WORK ITEM: Start with the first line of the data and end with the line that holds "645 434 60500"; write out each one exactly.

Saved data entries:
- Opening Delimiter -
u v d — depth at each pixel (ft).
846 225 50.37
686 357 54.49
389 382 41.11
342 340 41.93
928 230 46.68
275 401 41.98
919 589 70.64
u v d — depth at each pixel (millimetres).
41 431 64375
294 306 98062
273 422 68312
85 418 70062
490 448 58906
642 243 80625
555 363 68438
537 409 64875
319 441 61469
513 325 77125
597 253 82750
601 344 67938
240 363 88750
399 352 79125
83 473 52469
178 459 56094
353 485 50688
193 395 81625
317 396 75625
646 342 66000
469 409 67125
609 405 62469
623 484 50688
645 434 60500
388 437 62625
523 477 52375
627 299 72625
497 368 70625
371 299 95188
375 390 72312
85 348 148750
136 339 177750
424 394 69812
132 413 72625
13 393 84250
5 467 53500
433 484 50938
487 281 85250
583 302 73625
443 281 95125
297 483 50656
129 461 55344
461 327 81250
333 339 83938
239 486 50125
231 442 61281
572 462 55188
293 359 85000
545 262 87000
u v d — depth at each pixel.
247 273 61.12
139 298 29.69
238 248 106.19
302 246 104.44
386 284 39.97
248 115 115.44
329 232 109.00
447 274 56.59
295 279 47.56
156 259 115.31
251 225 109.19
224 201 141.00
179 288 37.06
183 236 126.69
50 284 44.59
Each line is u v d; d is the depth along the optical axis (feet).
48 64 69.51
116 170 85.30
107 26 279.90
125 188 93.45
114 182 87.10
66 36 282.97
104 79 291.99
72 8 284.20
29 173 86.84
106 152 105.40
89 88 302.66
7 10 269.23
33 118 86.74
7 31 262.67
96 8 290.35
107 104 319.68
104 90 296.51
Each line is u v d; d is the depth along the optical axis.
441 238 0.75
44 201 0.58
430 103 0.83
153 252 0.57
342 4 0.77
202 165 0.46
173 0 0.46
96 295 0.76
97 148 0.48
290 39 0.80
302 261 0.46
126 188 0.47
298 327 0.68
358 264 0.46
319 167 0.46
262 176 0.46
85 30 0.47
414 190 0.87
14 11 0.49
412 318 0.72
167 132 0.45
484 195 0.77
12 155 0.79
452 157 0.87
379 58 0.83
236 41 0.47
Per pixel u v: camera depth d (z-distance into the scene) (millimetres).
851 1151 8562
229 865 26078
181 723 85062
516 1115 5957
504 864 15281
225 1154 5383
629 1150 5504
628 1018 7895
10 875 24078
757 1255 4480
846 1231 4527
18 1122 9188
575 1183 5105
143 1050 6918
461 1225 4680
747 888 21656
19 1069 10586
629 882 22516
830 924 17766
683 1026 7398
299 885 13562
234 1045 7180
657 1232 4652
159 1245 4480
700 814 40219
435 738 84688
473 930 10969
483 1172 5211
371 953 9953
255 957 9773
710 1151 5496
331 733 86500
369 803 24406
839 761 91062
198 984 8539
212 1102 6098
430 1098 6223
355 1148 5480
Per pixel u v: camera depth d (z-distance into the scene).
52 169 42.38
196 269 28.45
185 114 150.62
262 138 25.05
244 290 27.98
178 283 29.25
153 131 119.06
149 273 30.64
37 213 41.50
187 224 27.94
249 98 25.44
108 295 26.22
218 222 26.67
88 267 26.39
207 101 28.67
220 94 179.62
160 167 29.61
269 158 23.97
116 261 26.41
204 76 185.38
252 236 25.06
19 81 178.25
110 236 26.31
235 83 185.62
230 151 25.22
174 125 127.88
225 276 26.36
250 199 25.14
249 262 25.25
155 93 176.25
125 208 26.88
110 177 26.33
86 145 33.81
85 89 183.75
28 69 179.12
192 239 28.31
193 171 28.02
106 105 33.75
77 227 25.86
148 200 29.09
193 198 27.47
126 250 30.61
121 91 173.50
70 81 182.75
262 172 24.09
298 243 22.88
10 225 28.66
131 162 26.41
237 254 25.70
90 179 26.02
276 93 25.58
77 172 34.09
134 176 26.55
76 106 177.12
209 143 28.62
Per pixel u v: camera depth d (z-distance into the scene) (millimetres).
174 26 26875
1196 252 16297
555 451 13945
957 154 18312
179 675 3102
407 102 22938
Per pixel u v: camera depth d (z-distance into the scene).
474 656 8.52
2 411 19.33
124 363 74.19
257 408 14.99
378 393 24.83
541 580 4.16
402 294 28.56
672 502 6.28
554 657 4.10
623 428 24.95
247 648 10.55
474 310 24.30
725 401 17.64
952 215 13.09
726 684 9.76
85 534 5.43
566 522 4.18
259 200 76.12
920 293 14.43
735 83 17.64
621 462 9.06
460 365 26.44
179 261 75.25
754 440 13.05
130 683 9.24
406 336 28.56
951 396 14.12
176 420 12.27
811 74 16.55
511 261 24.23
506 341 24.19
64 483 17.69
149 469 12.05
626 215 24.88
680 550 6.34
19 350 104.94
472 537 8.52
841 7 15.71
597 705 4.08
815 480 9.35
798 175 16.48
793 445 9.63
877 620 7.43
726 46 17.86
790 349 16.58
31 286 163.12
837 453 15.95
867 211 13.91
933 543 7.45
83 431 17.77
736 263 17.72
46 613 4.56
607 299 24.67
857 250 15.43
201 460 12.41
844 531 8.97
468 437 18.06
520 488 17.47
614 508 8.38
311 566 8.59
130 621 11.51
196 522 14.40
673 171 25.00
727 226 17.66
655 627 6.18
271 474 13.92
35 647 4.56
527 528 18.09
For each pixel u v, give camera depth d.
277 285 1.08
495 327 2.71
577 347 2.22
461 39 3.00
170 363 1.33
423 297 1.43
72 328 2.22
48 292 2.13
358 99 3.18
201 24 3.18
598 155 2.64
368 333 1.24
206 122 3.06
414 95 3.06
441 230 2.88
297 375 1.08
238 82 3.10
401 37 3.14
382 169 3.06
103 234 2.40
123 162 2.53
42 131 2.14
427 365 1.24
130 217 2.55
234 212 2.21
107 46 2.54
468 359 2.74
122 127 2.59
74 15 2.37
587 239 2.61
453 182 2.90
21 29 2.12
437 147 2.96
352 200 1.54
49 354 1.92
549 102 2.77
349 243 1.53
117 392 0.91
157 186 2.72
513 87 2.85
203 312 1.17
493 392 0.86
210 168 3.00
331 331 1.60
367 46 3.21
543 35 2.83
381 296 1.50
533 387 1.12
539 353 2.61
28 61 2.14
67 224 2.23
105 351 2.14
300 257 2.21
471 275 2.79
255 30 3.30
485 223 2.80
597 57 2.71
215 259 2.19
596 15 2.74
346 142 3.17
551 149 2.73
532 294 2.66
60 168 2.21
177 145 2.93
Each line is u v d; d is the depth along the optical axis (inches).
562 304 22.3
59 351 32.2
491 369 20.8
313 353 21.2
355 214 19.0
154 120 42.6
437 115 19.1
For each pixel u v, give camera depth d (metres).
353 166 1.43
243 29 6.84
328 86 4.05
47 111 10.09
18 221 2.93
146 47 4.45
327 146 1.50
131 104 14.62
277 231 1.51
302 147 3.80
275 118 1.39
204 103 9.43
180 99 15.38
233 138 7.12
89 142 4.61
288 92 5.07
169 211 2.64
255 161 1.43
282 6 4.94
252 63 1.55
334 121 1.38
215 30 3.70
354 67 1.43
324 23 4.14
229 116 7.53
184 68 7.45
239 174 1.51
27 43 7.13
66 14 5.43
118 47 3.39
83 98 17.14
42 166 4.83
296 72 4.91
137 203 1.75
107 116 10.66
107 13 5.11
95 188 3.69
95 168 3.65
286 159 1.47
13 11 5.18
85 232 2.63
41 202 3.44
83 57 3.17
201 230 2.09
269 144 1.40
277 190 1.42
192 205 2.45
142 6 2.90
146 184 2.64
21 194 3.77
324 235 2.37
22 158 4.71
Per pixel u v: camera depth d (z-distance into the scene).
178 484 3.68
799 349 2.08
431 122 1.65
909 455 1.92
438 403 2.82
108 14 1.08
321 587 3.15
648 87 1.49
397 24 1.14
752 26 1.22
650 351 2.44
- Closing Delimiter -
REPLY TO THE EXERCISE:
u v d — depth at each pixel (ft).
846 225 50.37
686 357 54.49
389 382 41.11
342 340 41.93
928 230 46.68
275 401 41.98
919 589 70.64
u v d — depth at each pixel (millimetres).
41 431 64375
294 306 98062
273 422 68312
85 418 70062
490 448 58906
642 243 80625
555 363 68438
537 409 64875
319 441 61469
513 325 77125
597 253 82750
601 344 67938
240 363 88750
399 352 79125
83 473 52469
178 459 56094
353 485 50688
193 395 81625
317 396 75625
646 342 66000
469 409 67125
609 405 62469
623 484 50688
645 434 60500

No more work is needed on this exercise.